As a rejoinder to Susan Stanford Friedman’s call for a transnational turn in narrative theory, this chapter attempts to draw attention to a comparativist turn in current narrative studies. It tries to address three broad questions: Why compare? What to compare? And how to compare? Acknowledging the efforts made by such narratologists as José Angel García Landa, Susana Onega, François Jost, Wilhelm Schernus, Eyal Segal, Sylvie Patron, John Pier, and Marina Grishakova, this chapter argues that in the wake of a second phase of postclassical narratology, transdisciplinary, transmedia, transgeneric, and transnational perspectives provide an intersectional potential for the in-depth and rapid developments of narratology in its various strands, which in turn offers us a rare opportunity or rather necessity to examine narrative and narrative theory in a global light.
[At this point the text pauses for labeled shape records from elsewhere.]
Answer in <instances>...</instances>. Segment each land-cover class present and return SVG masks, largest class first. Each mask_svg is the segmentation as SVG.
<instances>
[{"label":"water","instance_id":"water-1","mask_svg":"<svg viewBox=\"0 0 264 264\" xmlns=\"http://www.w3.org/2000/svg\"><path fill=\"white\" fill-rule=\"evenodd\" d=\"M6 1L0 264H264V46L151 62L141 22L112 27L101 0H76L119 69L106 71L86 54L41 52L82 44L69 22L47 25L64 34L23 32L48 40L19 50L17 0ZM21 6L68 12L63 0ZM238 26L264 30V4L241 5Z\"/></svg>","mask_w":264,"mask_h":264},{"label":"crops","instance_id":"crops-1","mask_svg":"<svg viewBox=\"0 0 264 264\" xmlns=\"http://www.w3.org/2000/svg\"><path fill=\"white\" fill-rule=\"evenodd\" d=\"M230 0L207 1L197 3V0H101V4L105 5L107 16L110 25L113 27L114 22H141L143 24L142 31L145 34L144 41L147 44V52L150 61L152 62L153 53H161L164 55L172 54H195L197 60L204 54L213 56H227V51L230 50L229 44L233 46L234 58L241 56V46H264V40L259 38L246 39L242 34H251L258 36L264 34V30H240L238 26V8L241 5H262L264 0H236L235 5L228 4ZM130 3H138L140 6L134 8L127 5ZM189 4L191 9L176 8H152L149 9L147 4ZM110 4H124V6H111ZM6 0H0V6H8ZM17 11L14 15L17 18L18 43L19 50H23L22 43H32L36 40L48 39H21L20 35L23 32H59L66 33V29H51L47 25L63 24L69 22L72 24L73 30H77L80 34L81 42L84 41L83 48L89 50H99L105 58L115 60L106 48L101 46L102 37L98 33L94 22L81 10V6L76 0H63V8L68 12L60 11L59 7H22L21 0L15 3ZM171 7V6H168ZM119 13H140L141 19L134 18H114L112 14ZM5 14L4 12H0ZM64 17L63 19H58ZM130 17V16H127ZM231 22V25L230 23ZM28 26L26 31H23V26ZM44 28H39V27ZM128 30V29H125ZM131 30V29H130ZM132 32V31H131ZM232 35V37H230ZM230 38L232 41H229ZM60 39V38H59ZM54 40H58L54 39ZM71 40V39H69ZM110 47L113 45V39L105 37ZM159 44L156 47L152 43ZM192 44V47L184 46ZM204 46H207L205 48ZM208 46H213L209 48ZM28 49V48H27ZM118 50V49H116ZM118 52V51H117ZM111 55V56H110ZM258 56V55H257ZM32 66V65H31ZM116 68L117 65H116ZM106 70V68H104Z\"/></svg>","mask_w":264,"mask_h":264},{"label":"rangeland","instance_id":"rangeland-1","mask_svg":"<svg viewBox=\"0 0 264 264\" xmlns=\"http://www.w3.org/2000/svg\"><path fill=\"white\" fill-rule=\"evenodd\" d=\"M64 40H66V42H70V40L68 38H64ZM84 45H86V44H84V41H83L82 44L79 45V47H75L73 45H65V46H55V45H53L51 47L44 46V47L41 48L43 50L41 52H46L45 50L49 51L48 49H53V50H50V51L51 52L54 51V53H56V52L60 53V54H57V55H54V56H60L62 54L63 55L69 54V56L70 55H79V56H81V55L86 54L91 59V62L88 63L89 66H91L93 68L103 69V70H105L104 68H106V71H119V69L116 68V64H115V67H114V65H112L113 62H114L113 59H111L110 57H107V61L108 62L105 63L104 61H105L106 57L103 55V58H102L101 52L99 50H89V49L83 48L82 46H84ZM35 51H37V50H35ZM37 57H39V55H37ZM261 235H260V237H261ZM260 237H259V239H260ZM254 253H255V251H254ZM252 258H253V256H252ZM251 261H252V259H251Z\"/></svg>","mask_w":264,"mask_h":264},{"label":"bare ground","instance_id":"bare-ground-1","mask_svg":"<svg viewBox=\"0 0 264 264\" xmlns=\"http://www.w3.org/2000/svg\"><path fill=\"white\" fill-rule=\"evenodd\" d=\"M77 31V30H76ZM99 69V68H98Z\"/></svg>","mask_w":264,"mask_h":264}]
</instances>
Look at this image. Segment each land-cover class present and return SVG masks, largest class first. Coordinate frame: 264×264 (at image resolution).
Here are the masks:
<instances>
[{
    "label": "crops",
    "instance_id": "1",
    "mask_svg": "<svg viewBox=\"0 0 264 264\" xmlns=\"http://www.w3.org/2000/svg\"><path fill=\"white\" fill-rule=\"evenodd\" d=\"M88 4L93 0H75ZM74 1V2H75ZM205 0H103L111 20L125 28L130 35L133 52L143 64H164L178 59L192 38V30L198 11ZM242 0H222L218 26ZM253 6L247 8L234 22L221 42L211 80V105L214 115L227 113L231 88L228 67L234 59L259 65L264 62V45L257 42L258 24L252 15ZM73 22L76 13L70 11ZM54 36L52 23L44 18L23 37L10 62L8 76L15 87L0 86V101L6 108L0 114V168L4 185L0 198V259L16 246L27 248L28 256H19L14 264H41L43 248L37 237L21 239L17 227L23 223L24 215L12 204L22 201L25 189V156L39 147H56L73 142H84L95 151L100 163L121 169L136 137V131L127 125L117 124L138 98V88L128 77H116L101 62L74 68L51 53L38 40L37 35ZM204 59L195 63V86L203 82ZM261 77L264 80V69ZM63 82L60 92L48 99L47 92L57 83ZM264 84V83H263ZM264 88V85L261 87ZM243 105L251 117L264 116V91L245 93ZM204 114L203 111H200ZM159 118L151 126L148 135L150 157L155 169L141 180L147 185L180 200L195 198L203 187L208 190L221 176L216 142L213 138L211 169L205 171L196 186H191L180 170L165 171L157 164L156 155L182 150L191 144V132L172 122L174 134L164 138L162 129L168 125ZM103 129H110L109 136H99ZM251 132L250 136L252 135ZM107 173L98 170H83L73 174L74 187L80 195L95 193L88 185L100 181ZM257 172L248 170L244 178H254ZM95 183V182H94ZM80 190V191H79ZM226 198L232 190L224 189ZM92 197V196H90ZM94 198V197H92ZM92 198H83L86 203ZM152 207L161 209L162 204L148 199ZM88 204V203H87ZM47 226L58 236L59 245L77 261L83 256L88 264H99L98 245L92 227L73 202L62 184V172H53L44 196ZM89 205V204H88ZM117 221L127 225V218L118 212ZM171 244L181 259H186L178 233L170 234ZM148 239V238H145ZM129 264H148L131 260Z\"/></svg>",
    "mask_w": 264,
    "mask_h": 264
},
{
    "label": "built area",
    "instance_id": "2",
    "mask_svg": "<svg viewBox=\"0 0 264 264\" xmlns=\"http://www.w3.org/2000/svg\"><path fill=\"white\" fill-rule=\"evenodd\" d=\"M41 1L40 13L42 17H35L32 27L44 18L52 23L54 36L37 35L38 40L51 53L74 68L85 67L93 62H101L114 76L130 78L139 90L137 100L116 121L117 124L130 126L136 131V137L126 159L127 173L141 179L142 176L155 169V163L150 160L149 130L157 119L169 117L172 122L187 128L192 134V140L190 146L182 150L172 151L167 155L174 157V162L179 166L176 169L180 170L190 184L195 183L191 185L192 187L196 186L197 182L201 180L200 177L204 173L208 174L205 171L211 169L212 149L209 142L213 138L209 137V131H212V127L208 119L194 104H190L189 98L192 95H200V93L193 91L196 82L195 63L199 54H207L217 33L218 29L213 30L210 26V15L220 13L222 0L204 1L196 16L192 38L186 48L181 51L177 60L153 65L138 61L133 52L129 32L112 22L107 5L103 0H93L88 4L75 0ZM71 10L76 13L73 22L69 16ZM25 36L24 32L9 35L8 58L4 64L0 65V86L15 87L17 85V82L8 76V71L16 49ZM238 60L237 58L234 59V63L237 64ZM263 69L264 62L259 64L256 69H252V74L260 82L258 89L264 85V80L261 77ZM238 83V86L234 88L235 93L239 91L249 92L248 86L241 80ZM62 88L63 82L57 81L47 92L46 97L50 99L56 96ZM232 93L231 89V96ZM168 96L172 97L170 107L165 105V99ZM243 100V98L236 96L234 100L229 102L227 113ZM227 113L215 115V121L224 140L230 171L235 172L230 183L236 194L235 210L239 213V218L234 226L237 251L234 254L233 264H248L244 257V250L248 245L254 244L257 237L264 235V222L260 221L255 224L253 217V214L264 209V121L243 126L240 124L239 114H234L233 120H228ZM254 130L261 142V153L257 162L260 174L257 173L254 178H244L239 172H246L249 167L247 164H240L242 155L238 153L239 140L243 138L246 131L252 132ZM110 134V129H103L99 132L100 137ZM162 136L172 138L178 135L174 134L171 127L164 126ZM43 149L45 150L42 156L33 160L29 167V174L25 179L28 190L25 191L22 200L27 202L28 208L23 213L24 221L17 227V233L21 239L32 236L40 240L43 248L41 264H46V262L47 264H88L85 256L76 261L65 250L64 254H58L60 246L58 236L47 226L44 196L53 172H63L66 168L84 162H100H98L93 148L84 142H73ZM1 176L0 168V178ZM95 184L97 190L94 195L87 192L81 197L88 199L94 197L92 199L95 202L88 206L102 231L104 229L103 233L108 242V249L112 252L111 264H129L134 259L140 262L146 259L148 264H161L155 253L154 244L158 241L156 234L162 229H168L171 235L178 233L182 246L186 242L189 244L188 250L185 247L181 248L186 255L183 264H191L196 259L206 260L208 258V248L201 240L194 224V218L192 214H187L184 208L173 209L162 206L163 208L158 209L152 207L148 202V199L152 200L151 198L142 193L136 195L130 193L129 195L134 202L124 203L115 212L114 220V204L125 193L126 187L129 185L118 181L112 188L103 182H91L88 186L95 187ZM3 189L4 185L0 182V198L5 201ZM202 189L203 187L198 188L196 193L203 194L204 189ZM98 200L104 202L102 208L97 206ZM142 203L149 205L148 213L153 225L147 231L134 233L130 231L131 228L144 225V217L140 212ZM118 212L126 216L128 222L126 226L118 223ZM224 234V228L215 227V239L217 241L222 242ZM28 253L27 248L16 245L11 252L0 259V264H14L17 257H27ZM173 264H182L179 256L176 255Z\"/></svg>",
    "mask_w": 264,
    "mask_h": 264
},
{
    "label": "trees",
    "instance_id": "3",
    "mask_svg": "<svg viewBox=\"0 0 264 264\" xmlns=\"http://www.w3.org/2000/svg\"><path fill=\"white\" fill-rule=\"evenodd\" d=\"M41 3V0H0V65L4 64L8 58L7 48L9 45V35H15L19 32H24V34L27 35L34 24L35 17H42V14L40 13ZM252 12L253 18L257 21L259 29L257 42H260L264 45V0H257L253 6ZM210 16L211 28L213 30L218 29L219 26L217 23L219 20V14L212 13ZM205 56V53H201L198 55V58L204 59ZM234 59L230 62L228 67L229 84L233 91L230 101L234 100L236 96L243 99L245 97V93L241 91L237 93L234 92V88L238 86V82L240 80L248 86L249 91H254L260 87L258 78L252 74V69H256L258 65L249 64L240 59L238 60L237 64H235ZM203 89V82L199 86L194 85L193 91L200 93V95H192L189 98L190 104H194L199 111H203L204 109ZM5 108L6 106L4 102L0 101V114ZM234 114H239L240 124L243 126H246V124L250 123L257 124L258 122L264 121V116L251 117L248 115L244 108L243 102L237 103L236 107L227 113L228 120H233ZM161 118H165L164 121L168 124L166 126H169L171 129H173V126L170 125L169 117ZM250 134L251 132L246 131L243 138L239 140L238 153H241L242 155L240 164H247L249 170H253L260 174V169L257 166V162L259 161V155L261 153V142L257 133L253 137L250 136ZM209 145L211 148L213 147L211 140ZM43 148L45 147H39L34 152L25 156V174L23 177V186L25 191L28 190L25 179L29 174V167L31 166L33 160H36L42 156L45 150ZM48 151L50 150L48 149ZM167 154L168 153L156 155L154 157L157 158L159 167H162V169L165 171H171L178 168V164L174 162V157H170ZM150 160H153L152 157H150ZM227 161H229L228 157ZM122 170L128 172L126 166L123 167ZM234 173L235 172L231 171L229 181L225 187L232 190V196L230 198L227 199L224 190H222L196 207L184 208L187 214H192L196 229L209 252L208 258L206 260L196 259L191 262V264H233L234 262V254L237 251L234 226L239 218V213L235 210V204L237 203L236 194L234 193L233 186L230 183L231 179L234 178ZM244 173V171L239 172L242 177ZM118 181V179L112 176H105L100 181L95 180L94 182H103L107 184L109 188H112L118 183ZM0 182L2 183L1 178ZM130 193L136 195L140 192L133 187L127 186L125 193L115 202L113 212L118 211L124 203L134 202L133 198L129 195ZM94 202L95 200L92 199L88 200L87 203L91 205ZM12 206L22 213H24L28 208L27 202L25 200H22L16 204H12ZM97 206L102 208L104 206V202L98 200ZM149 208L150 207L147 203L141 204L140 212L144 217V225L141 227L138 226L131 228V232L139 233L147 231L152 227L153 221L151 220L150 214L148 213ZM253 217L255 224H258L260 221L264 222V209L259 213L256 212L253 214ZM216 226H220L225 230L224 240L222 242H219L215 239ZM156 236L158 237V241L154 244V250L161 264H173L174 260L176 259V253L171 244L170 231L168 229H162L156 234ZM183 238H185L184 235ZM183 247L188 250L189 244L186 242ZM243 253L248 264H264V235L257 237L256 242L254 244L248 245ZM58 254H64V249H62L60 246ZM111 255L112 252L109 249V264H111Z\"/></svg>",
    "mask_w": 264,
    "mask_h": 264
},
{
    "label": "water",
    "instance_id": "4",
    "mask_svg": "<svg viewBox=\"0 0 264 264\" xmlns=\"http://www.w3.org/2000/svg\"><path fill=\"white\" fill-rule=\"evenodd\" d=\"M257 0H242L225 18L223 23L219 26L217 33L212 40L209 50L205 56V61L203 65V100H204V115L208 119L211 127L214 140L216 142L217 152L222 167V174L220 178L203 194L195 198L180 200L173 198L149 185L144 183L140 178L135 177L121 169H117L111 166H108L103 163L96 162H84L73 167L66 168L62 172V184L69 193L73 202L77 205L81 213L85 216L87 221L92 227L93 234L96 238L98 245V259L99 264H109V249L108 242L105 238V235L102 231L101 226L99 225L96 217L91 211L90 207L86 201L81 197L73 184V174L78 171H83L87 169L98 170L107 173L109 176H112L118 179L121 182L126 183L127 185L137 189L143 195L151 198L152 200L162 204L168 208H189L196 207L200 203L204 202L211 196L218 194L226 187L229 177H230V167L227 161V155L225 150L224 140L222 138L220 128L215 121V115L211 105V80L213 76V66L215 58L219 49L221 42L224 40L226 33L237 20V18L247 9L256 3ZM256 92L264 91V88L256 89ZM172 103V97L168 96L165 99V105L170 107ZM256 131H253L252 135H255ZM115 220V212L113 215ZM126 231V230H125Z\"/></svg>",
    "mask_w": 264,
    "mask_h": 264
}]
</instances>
A comparative narratology is expected to decolonize and to subvert the hegemony of European and Anglo-American narrative theory, and thus both paves the way for the rise of those marginalized narrative theories and draws attention to those neglected and peripheral narratives. That said, a comparative narratology not only compares narratives produced in different geographical locations, cultures, nations, or strands but also compares narrative theories developed in those areas and fields. To exemplify a comparative study of this kind, this chapter presents a Chinese counterpart of Western narrative theory, focusing on its traditions and recent innovations. In addition, it tries to specifically engage with newly developed unnatural narrative theory by analyzing Chinese ghost stories, a particular type of unnatural narrative in Chinese literature, so as to display their unnatural features as well as their challenges to existing Western unnatural approaches.